### FRAGMENTO DEL TEXTO
......
El espectáculo al que venimos asistiendo tras la celebración de las elecciones generales, con tertulianos haciendo cábalas sobre la identidad del próximo presidente del gobierno o del partido o partidos que asumirán la jefatura del Poder Ejecutivo, y los líderes reservándose sus bazas para las oscuras transacciones de la negociación poselectoral, delata la naturaleza de este régimen por encima de todas las ficciones jurídicas tan del gusto de tertulianos y leguleyos de toda índole.

Lo aparente: Los ciudadanos votan para elegir al presidente. Lo formal: Eligen representantes en la cámara legislativa. Lo sustantivo: Otorgan cuotas de poder a las jefaturas de los partidos para negociar, de espaldas a la ciudadanía, la constitución del poder ejecutivo. Cuando lo aparente, lo formal y lo sustantivo discurren por caminos opuestos, alguna anomalía grave aqueja al sistema político. "El pueblo ha decidido", dicen. Falacia. El pueblo no se reúne en asamblea para tomar una decisión colegiada.

En este proceso hay tres principios que ni los medios de comunicación ni mucho menos la clase política ponen en cuestión: Primero, el régimen de representación proporcional mediante listas. Es decir, el mandato imperativo de facto de las jefaturas de los partidos sobre los diputados, que vulnera el artículo 67.2 de la Constitución. Una Constitución que dura porque se incumple, aunque actuamos como si se cumpliera. Hay discrepancias sobre la mayor o menor proporcionalidad del sistema, pero el sistema de listas, cerradas o abiertas, es un dogma. Segundo, la confusión entre los poderes ejecutivo y legislativo, como es propio del parlamentarismo. Tercero: el consenso entre facciones partidistas como principio rector, y hasta como máxima moral -"sentido de Estado", le llaman- ante la ausencia de mayoría absoluta. Calíbrense los tres en su justa medida y la conclusión es inmediata: La solución adecuada y "justa" sería la participación de todos los partidos en el Poder Ejecutivo en proporción a los votos recibidos. Un gobierno de concentración nacional sin oposición, controlado por las cúpulas de las respectivas organizaciones. No hay democracia capaz de resistir tal hecatombe. Es un síntoma inconfundible de la patética confusión propia de una democracia que no es tal, el que la lista de asuntos que al parecer deben ser objeto de "consenso", asuntos que se reclaman de "interés nacional" y para los cuales se invoca el proverbial "pacto de Estado", sea cada vez más grande. El consenso es más represor de la libertad de pensamiento que la dictadura; ni en tiempos del NO-DO se alcanzó tal grado de indigencia.
......
### REGISTROS DADOS
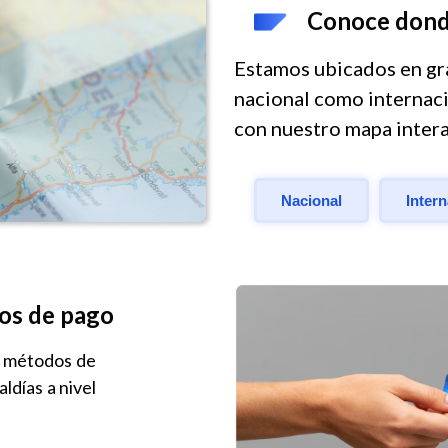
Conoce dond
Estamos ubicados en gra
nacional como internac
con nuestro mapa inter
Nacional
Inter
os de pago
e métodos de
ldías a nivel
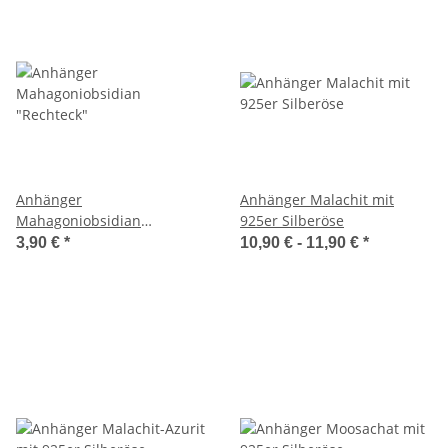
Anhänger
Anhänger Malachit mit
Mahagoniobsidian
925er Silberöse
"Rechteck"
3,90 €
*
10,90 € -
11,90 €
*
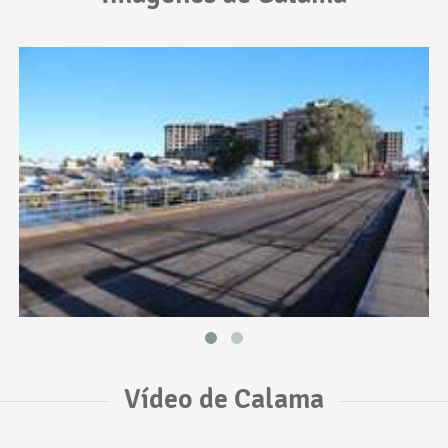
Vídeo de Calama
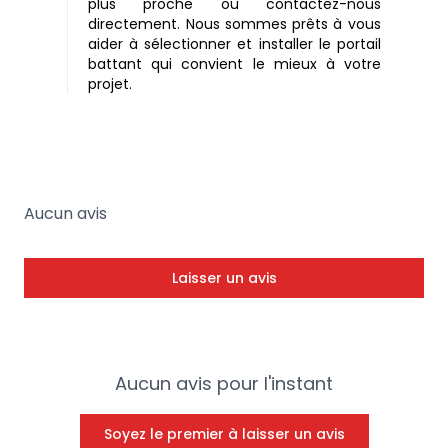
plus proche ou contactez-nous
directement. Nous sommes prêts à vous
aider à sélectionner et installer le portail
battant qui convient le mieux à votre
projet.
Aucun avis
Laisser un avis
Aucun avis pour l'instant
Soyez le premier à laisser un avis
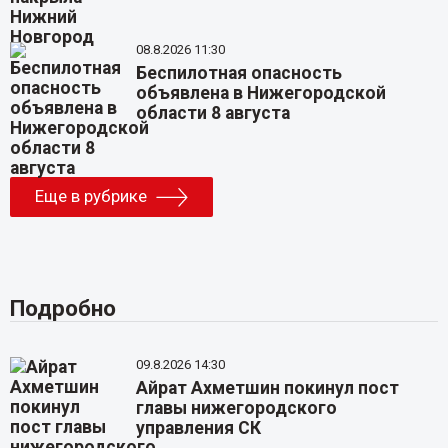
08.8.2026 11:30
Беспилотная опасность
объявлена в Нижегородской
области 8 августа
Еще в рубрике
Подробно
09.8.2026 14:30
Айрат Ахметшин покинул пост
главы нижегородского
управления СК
......
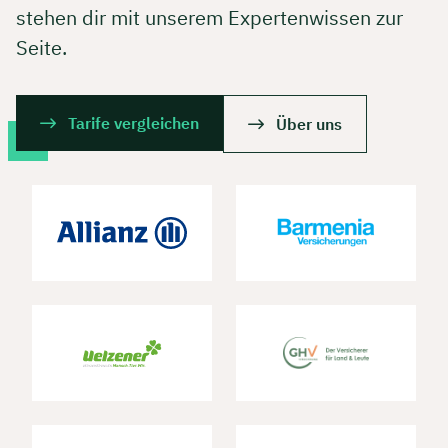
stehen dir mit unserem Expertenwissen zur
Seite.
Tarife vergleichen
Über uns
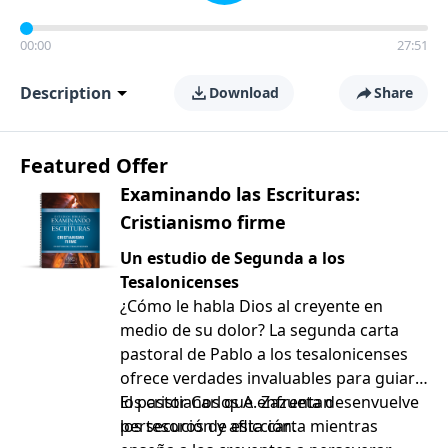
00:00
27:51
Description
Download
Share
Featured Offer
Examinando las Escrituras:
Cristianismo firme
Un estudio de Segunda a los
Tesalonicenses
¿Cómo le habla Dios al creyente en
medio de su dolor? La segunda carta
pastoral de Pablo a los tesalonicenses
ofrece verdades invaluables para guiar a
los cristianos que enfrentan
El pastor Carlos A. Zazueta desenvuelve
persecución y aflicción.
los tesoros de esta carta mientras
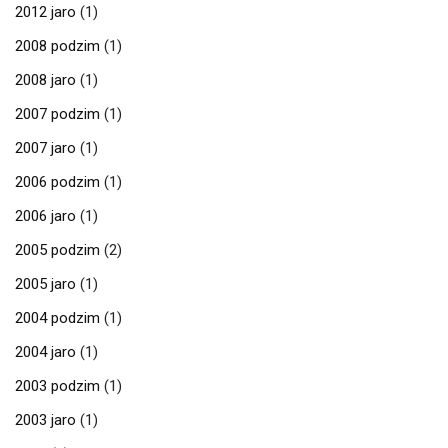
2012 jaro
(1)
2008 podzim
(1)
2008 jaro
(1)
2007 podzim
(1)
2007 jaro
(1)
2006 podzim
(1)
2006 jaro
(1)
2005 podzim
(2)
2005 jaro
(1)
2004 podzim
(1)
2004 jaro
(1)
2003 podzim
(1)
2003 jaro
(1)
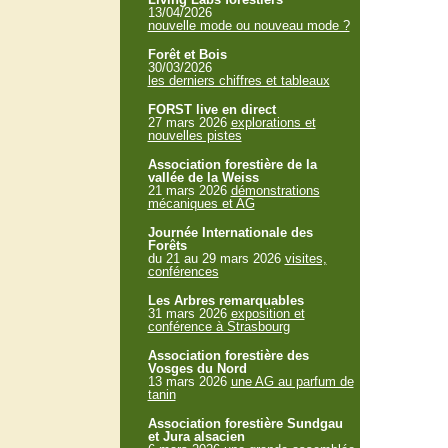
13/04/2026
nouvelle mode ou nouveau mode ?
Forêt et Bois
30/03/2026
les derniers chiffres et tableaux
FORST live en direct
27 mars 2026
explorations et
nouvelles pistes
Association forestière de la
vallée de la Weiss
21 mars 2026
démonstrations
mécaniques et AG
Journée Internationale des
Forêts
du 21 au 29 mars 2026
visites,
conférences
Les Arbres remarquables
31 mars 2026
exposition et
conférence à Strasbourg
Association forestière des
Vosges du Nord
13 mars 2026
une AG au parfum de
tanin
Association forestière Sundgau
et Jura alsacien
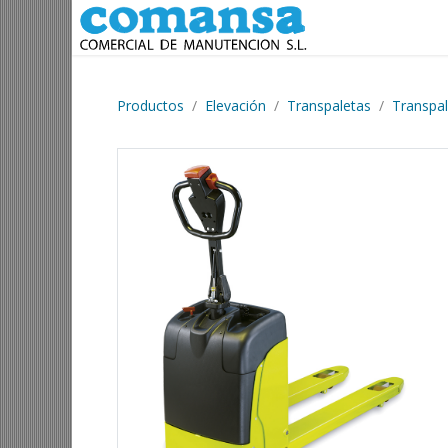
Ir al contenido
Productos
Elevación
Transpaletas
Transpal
......
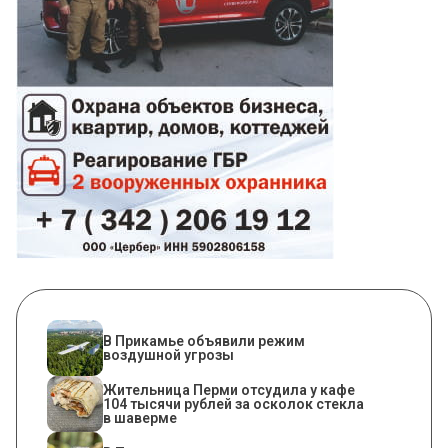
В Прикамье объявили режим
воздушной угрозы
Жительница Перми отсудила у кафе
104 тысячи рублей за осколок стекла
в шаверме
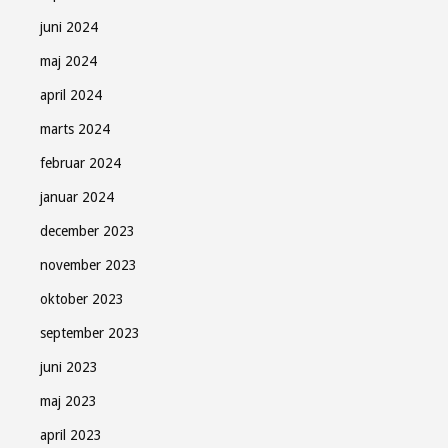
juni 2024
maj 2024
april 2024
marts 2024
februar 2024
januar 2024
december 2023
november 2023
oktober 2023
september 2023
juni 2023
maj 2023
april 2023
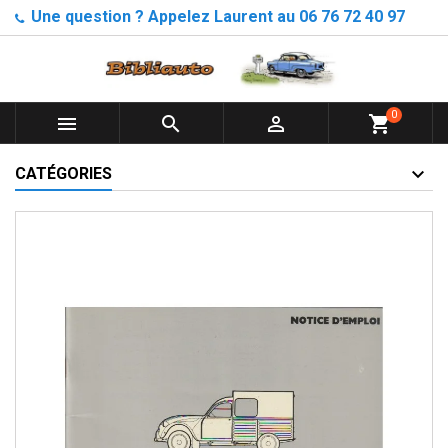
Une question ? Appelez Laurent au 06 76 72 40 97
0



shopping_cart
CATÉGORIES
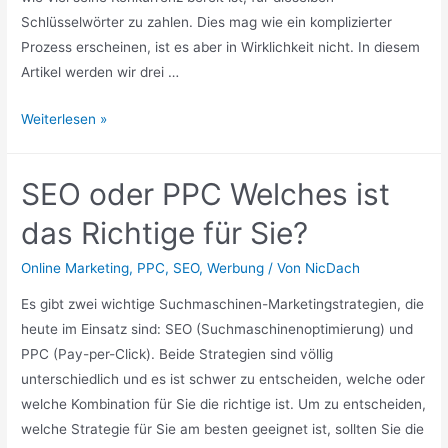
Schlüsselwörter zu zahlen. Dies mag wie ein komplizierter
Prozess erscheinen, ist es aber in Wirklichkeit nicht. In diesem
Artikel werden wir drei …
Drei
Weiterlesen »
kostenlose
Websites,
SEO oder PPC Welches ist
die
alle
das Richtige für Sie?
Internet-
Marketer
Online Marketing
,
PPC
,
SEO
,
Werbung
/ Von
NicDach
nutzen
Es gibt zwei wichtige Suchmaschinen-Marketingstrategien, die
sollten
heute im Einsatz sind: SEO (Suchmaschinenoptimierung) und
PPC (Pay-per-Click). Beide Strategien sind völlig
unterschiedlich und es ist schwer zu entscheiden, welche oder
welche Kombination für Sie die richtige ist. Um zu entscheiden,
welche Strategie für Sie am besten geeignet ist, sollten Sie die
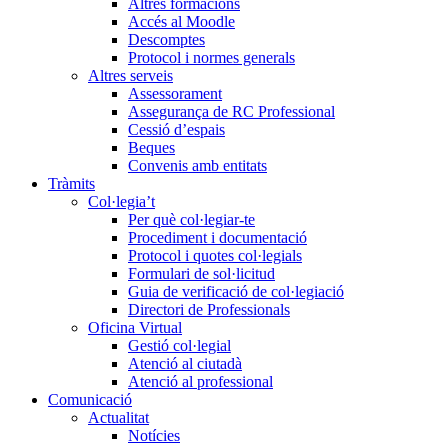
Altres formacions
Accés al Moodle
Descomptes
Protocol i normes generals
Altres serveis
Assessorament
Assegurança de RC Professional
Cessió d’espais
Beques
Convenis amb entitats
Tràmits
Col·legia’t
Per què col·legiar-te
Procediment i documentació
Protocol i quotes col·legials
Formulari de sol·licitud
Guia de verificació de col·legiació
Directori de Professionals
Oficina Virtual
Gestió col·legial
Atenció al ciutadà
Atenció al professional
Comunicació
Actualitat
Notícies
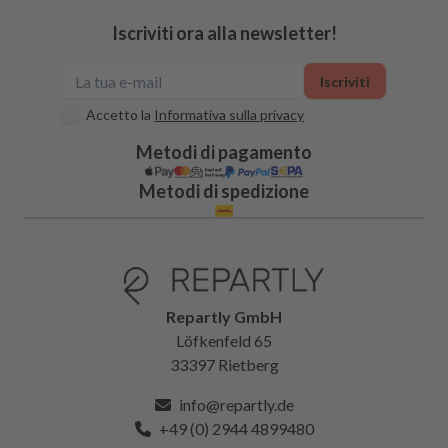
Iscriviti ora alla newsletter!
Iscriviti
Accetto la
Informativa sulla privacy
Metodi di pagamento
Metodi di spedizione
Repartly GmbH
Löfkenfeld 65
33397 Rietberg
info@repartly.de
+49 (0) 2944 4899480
......
### QUÉ HACER
Copia sin cambios la parte del fragmento del texto que empieza en "Lo aparente: Los" y termina en "una decisión colegiada.".

### RESPUESTA DEL EJERCICIO
Lo aparente: Los ciudadanos votan para elegir al presidente. Lo formal: Eligen representantes en la cámara legislativa. Lo sustantivo: Otorgan cuotas de poder a las jefaturas de los partidos para negociar, de espaldas a la ciudadanía, la constitución del poder ejecutivo. Cuando lo aparente, lo formal y lo sustantivo discurren por caminos opuestos, alguna anomalía grave aqueja al sistema político. "El pueblo ha decidido", dicen. Falacia. El pueblo no se reúne en asamblea para tomar una decisión colegiada.